Hundreds protest Taiwan’s ruling party on eve of inauguration

TAIPEI: Hundreds of opposition supporters rallied in Taipei to protest four more years of Democratic Progressive Party (DPP) rule on Sunday (May 19), the day before Taiwan inaugurates president-elect Lai Ching-te.

Lai will take the helm as Taiwan faces increasing diplomatic and military pressures from neighbouring China – which claims the self-ruled island as part of its territory.

But his administration will also have to work with a fractious parliament after voters in January revoked his party’s majority in the Legislative Yuan.

Taiwan’s biggest opposition group, the Kuomintang (KMT) – which has historically been regarded as friendlier to China – received one more seat than the DPP, while the upstart Taiwan People’s Party (TPP) gained the role of kingmaker with eight seats.

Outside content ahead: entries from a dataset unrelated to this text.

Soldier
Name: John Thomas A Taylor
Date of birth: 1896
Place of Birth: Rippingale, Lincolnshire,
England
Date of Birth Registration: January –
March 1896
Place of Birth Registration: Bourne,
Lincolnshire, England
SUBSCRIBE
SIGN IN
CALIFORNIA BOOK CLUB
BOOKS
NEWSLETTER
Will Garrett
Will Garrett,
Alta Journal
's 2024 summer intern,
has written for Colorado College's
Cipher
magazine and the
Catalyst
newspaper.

Outside the DPP’s headquarters on Sunday, supporters of the TPP held up guavas, called “ba le” in Chinese – which is also used to describe bad cheques.

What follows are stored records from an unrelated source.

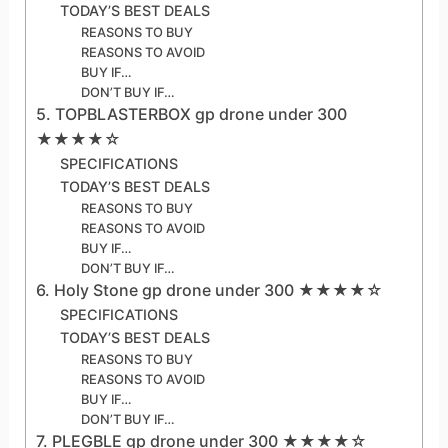
TODAY’S BEST DEALS
REASONS TO BUY
REASONS TO AVOID
BUY IF…
DON’T BUY IF…
5. TOPBLASTERBOX gp drone under 300
★★★★☆
SPECIFICATIONS
TODAY’S BEST DEALS
REASONS TO BUY
REASONS TO AVOID
BUY IF…
DON’T BUY IF…
6. Holy Stone gp drone under 300 ★★★★☆
SPECIFICATIONS
TODAY’S BEST DEALS
REASONS TO BUY
REASONS TO AVOID
BUY IF…
DON’T BUY IF…
7. PLEGBLE gp drone under 300 ★★★★☆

The fruit symbolised the “empty promises” of the DPP, explained TPP leader Ko Wen-je.

“The DPP’s empty promises have shown us their arrogance,” he told supporters, calling the ruling party “scammers”.

“We are taking to the street today because we feel so helpless with all the empty promises over the past eight years.”

Protester Samuel Chuang, 35, said a lot of young people voted for DPP candidate Tsai Ing-wen back in 2016.

“But after eight years, when we see what has actually been done, we feel like there hasn’t been much change,” the engineer said.

“DPP betrayed us. It is not us that betrayed them.”